- _TAREA_: En el fragmento de página sobre la literatura, ¿qué es la literatura en el fondo?

- _FRAGMENTO DE PÁGINA_:
====================
La literatura, aun sin llegar
a ser demasiado intimista, está revestida de la personalidad secreta
del autor, quien habla con la voz prestada de sus personajes; de otro
modo, el escritor estaría condenado a sobrevivir con toda la carga
emocional e intelectual que le pesa en la vida y la conciencia. La
literatura, en el fondo, es una suerte de válvula que permite airear los
sueños y las pesadillas.
====================
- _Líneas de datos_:
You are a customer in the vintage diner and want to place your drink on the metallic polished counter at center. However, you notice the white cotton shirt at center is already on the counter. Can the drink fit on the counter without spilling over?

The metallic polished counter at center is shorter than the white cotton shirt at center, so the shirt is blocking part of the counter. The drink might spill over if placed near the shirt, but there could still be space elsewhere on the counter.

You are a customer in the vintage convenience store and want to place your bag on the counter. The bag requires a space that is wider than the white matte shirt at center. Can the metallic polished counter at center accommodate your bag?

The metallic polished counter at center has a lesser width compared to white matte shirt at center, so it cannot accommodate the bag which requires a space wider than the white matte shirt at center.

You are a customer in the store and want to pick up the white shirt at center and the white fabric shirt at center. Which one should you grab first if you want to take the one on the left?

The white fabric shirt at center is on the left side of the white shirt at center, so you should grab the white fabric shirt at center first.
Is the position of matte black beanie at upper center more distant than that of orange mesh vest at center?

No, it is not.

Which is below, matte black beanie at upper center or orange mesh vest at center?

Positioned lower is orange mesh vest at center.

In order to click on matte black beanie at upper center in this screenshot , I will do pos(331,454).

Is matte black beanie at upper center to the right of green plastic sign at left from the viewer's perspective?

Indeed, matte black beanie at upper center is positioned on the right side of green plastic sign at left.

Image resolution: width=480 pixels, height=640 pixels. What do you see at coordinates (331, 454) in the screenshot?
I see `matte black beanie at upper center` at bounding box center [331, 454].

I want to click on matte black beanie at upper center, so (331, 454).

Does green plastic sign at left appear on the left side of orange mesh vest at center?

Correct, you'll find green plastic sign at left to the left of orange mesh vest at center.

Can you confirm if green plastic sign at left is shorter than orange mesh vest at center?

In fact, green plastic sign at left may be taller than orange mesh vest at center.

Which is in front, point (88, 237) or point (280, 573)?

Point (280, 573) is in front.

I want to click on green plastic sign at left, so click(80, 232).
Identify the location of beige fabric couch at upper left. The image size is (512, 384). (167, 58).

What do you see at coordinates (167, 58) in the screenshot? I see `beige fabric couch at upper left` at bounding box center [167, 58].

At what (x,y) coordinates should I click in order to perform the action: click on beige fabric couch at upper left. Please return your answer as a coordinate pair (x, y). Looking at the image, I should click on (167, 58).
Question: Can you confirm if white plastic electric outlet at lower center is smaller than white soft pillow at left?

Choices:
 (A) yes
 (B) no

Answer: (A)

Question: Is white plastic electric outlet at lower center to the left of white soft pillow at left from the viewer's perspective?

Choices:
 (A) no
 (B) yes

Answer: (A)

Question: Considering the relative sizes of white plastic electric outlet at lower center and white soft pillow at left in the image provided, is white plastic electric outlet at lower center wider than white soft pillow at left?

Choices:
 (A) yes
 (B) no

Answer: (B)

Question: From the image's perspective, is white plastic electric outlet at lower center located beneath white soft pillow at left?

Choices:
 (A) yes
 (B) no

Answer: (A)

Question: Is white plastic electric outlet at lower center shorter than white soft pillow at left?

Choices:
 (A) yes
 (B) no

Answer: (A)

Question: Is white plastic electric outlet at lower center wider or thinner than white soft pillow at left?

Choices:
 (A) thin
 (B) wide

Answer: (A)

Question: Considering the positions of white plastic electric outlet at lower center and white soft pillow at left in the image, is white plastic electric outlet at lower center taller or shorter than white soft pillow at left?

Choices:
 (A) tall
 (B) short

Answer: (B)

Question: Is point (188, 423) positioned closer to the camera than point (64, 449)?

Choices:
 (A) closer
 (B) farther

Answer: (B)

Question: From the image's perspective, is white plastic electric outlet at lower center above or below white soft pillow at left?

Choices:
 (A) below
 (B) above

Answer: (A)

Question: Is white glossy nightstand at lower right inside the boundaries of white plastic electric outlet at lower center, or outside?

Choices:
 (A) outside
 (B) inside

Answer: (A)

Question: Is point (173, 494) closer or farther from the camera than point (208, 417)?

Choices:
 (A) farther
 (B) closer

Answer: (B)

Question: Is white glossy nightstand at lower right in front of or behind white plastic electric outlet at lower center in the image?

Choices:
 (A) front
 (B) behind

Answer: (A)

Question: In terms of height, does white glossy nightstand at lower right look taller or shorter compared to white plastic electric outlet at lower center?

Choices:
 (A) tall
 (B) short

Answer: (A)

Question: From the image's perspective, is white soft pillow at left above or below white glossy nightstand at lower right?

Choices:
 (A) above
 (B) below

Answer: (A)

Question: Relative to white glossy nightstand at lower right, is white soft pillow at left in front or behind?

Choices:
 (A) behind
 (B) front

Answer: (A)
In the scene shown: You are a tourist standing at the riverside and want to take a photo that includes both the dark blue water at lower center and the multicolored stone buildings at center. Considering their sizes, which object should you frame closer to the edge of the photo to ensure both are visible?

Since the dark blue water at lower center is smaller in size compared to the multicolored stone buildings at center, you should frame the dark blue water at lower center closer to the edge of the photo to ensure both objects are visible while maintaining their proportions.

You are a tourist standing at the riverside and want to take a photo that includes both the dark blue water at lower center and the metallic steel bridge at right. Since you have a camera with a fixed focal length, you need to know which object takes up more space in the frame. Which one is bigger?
====================
- _RESPUESTA ESPERADA_: Una suerte de válvula que permite airear los sueños y las pesadillas.